### Texto fornecido
-- -- --
Sem-terra voltam a ser atacados por pistoleiros na divisa entre Acre e Amazonas
Atentado com arma de fogo e tortura aconteceu em área do antigo Seringal Novo Natal, em Senador Guiomard. Posseiros acusam dono da Fazenda Fusão de encomendar ataque; fazendeiro nega todas as acusações e diz ter recebido ameaças de morte dos ocupantes. Região é vizinha ao acampamento Marielle Franco e palco de intensos e violentos conflitos fundiários no sul da Amazônia
Fabio Pontes
dos varadouros de Rio Branco
Um grupo de 27 pessoas que tenta ocupar uma área de terra na divisa entre os municípios de Senador Guiomard (AC) e Lábrea (AM) voltou a ser atacado no último domingo, 7, por pistoleiros fortemente armados. Vários tiros foram disparados na direção dos barracos onde estavam os posseiros, mas ninguém foi atingido. Em um dos vídeos enviados à reportagem, é possível ver cartuchos de escopeta calibre 12, revólver calibre 38 e pistola .40. Um dos agricultores chegou a ser torturado pelos pistoleiros. Eles colocaram saco plástico em sua cabeça e disseram que, se fizesse denúncia à polícia, voltariam para matá-lo. (Veja vídeo abaixo)
A região é vizinha a outro grave conflito fundiário na divisa do Acre com o Amazonas, na Fazenda Palotina, onde mais de 200 famílias estão na ocupação Marielle Franco. Desde 2019, a tríplice divisa entre Amazonas, Acre e Rondônia (Amacro) é palco de conflitos fundiários e da prática de crimes ambientais. Um dos crimes mais comuns é grilagem praticada por grandes fazendeiros em busca de ampliar suas propriedades rurais.
A área pleiteada por 35 famílias fica nos fundos das fazendas Fusão 1 e 2 e Ponta Negra, cujos os mais de 5.600 hectares se espalham entre os territórios do Acre e do Amazonas. Os posseiros afirmam que a terra é de propriedade da União. Já o senhor Ariosvaldo de Freitas, que se apresenta como proprietário das fazendas, afirma possuir todas as documentações que comprovariam a posse da área. Os posseiros acusam o fazendeiro de ser o mandante do atentado ocorrido domingo.
Ariosvaldo entrou com ação de interdito proibitório com pedido de liminar junto à Comarca de Senador Guiomard para que a Justiça determine ações do Estado para impedir o que ele classifica como invasões às suas propriedades. Na ação, ele acusa os sem-terra de o terem ameaçado de morte.
“As propriedades rurais em destaque estão sendo objeto de reiteradas tentativas de esbulho possessório, praticada por um grupo de delinquentes especializados nessa prática”, diz trecho do processo. Ele acusa os posseiros, ainda, de crimes ambientais ao derrubarem áreas de floresta preservada. (Leia Nota de Esclarecimento completa abaixo)
-- -- --
### Dados apresentados
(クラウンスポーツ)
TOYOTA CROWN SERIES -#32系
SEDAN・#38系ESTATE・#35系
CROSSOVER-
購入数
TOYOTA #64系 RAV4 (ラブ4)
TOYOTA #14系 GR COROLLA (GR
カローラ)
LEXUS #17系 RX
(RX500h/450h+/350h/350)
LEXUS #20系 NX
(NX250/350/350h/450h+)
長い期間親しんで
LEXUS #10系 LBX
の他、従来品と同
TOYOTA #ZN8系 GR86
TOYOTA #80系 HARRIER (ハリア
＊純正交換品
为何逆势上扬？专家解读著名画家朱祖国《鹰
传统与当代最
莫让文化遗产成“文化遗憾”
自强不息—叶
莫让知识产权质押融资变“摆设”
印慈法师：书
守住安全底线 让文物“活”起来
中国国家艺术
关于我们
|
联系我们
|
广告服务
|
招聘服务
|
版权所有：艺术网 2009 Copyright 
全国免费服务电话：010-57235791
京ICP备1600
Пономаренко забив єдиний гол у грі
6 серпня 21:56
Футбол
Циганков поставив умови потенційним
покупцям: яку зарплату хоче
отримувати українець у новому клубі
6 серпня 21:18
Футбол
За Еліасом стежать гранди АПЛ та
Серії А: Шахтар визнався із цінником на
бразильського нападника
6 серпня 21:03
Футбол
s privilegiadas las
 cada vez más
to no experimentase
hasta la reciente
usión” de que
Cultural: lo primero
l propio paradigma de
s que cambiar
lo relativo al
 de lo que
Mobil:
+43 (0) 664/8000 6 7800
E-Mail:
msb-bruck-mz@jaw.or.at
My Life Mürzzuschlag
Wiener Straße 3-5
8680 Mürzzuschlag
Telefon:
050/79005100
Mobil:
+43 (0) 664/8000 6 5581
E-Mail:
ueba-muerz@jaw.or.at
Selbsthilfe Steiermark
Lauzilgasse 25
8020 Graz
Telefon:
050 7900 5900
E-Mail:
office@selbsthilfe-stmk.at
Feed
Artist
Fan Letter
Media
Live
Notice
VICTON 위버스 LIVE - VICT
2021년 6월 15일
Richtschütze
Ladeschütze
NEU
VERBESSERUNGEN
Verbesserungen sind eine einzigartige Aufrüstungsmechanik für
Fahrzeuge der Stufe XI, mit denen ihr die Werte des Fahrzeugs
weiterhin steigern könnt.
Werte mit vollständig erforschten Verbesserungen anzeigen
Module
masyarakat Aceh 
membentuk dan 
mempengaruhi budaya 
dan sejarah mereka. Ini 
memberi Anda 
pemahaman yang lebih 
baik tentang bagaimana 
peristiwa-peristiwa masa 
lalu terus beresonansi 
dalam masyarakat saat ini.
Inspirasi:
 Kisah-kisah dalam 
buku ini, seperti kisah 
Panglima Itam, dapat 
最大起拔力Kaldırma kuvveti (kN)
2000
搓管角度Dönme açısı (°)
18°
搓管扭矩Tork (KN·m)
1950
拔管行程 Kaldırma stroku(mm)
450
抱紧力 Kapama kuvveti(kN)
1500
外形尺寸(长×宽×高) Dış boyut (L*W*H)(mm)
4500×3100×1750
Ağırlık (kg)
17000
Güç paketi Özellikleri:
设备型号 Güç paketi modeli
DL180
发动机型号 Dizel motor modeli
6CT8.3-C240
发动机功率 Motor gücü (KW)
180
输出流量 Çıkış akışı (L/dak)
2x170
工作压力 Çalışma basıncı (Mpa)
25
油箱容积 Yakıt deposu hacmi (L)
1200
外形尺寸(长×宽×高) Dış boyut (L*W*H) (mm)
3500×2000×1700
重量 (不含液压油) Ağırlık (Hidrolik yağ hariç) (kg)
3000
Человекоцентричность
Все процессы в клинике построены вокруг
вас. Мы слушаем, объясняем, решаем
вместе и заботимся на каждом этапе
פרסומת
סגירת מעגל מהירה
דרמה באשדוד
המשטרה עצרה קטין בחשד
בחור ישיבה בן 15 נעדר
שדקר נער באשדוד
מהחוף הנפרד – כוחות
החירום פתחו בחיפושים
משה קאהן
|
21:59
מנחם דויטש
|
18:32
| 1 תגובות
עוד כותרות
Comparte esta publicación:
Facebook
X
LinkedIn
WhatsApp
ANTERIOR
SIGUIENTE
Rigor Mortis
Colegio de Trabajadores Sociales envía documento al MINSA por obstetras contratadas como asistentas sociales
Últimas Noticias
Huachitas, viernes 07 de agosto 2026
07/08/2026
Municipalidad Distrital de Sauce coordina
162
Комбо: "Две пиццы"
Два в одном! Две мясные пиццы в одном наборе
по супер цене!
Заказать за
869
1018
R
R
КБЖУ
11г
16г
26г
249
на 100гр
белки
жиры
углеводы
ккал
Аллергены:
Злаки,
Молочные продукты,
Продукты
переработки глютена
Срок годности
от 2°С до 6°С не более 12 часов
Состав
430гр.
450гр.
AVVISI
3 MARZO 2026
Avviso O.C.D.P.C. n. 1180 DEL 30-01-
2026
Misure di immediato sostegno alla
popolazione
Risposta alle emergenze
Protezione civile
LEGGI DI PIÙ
-- -- --
Segundo a reportagem sobre o ataque aos sem-terra, quantas famílias estão na ocupação Marielle Franco?

Mais de 200 famílias.